THE PROBLEM
Down to the last line, repeat the entries exactly.

Dataset entries
++++++++++
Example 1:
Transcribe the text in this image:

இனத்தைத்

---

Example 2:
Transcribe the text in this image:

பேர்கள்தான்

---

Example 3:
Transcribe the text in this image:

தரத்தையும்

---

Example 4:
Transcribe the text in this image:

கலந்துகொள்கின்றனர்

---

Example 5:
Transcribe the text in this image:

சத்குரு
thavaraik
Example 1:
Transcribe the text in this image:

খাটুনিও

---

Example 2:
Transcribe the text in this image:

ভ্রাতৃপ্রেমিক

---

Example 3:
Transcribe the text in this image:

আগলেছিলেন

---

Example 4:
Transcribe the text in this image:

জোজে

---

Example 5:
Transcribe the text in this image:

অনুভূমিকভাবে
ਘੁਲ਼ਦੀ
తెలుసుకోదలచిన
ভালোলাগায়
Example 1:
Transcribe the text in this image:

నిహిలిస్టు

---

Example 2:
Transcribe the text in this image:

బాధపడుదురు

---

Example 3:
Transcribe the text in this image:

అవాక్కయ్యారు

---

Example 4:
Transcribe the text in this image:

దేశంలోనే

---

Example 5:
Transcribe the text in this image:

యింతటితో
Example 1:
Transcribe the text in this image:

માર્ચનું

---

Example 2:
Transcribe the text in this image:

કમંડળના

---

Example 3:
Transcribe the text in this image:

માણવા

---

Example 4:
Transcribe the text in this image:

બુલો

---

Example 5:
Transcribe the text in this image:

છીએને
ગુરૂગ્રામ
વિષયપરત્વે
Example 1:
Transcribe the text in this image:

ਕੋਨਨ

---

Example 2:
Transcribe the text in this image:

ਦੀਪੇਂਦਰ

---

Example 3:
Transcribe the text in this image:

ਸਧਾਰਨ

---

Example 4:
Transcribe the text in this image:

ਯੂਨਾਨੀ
++++++++++
SOLUTION FOR THIS PROBLEM
Example 1:
Transcribe the text in this image:

இனத்தைத்

---

Example 2:
Transcribe the text in this image:

பேர்கள்தான்

---

Example 3:
Transcribe the text in this image:

தரத்தையும்

---

Example 4:
Transcribe the text in this image:

கலந்துகொள்கின்றனர்

---

Example 5:
Transcribe the text in this image:

சத்குரு
thavaraik
Example 1:
Transcribe the text in this image:

খাটুনিও

---

Example 2:
Transcribe the text in this image:

ভ্রাতৃপ্রেমিক

---

Example 3:
Transcribe the text in this image:

আগলেছিলেন

---

Example 4:
Transcribe the text in this image:

জোজে

---

Example 5:
Transcribe the text in this image:

অনুভূমিকভাবে
ਘੁਲ਼ਦੀ
తెలుసుకోదలచిన
ভালোলাগায়
Example 1:
Transcribe the text in this image:

నిహిలిస్టు

---

Example 2:
Transcribe the text in this image:

బాధపడుదురు

---

Example 3:
Transcribe the text in this image:

అవాక్కయ్యారు

---

Example 4:
Transcribe the text in this image:

దేశంలోనే

---

Example 5:
Transcribe the text in this image:

యింతటితో
Example 1:
Transcribe the text in this image:

માર્ચનું

---

Example 2:
Transcribe the text in this image:

કમંડળના

---

Example 3:
Transcribe the text in this image:

માણવા

---

Example 4:
Transcribe the text in this image:

બુલો

---

Example 5:
Transcribe the text in this image:

છીએને
ગુરૂગ્રામ
વિષયપરત્વે
Example 1:
Transcribe the text in this image:

ਕੋਨਨ

---

Example 2:
Transcribe the text in this image:

ਦੀਪੇਂਦਰ

---

Example 3:
Transcribe the text in this image:

ਸਧਾਰਨ

---

Example 4:
Transcribe the text in this image:

ਯੂਨਾਨੀ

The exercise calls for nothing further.